BRONTEKST
Home

Centrale Raad van Beroep, 07-04-1998, ZB7563, 97/673 AAW/WAO

Centrale Raad van Beroep, 07-04-1998, ZB7563, 97/673 AAW/WAO

Gegevens

Instantie
Centrale Raad van Beroep
Datum uitspraak
7 april 1998
Datum publicatie
30 oktober 2006
Annotator
ECLI
ECLI:NL:CRVB:1998:ZB7563
Zaaknummer
97/673 AAW/WAO
Relevante informatie
Algemene wet bestuursrecht [Tekst geldig vanaf 01-06-2023 tot 01-07-2023] art. 8:69, Algemene wet bestuursrecht [Tekst geldig vanaf 01-06-2023 tot 01-07-2023] art. 8:77

Inhoudsindicatie

Uit 8:69 Awb noch uit 8:77 Awb vloeit voort dat de rechtbank in haar uitspraak op alle door een

belanghebbende aangevoerde argumenten afzonderlijk heeft in te gaan.

Uitspraak

97/673 AAW/WAO

U I T S P R A A K

in het geding tussen:

A., wonende te B., appellante,

en

het Landelijk instituut sociale verzekeringen, gedaagde.

I. ONTSTAAN EN LOOP VAN HET GEDING

Met ingang van 1 maart 1997 is de Organisatiewet sociale

verzekeringen 1997 in werking getreden. Ingevolge de

Invoeringswet Organisatiewet sociale verzekeringen 1997 treedt

het Landelijk instituut sociale verzekeringen (Lisv) in de

plaats van de betrokken bedrijfsvereniging. In het onderhavige geval is het Lisv in de plaats getreden van de

Bedrijfsvereniging voor Tabakverwerkende en Agrarische Bedrijven. In deze uitspraak wordt onder gedaagde tevens

verstaan het bestuur van deze bedrijfsvereniging.

OPDRACHT
Pak de tekst over de uitspraak van de Centrale Raad van Beroep weer op en schrijf verder na de laatste zin.

AANGELEVERDE GEGEVENS
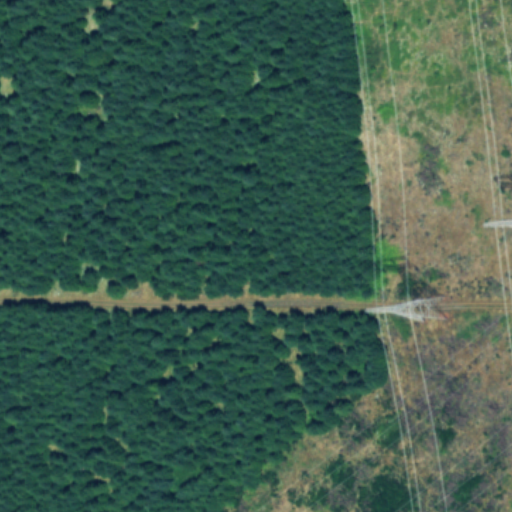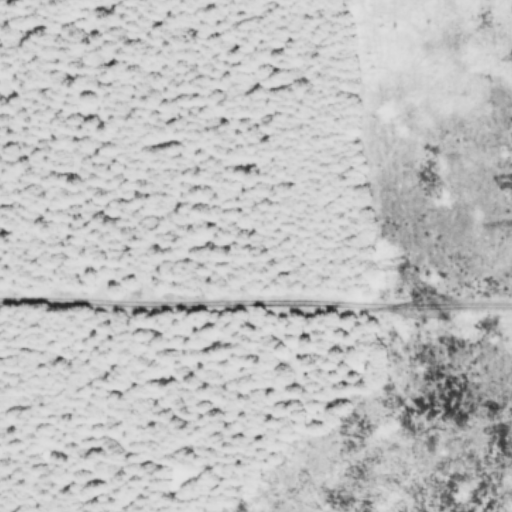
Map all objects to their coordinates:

...

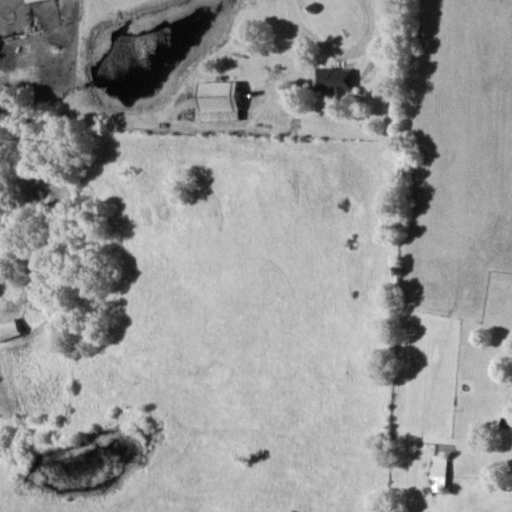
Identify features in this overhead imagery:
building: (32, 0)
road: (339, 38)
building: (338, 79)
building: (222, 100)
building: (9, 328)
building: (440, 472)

ANTWOORD
Namens appellante is mr A.C.R. Molenaar, advocaat te Amsterdam, op bij aanvullend beroepschrift aangegeven gronden

in hoger beroep gekomen van een door de rechtbank te Haarlem

onder dagtekening 10 december 1996 tussen partijen gegeven uitspraak, waarnaar hierbij wordt verwezen.

Gedaagde heeft een verweerschrift ingediend.

Namens appellante is een nader stuk ingezonden.

Het geding is behandeld ter zitting van de Raad op

10 maart 1998, waar voor appellante is verschenen

mr Molenaar voornoemd, terwijl voor gedaagde is verschenen mr

M.G. Liebrand, werkzaam bij GUO Uitvoeringsinstelling B.V.

II. MOTIVERING

Bij zijn oordeelsvorming gaat de Raad uit van de volgende feiten en omstandigheden.

Appellante was sedert 1981 in het seizoen werkzaam als bloembindster bij B.V. X. te Y. Zij ontving,

laatstelijk voor haar ziekmelding op 2 januari 1990, sedert 11

oktober 1989 een uitkering ingevolge de Werkloosheidswet (WW).

Appellante meldde zich op 2 januari 1990 vanuit de WW ziek wegens psychogene klachten.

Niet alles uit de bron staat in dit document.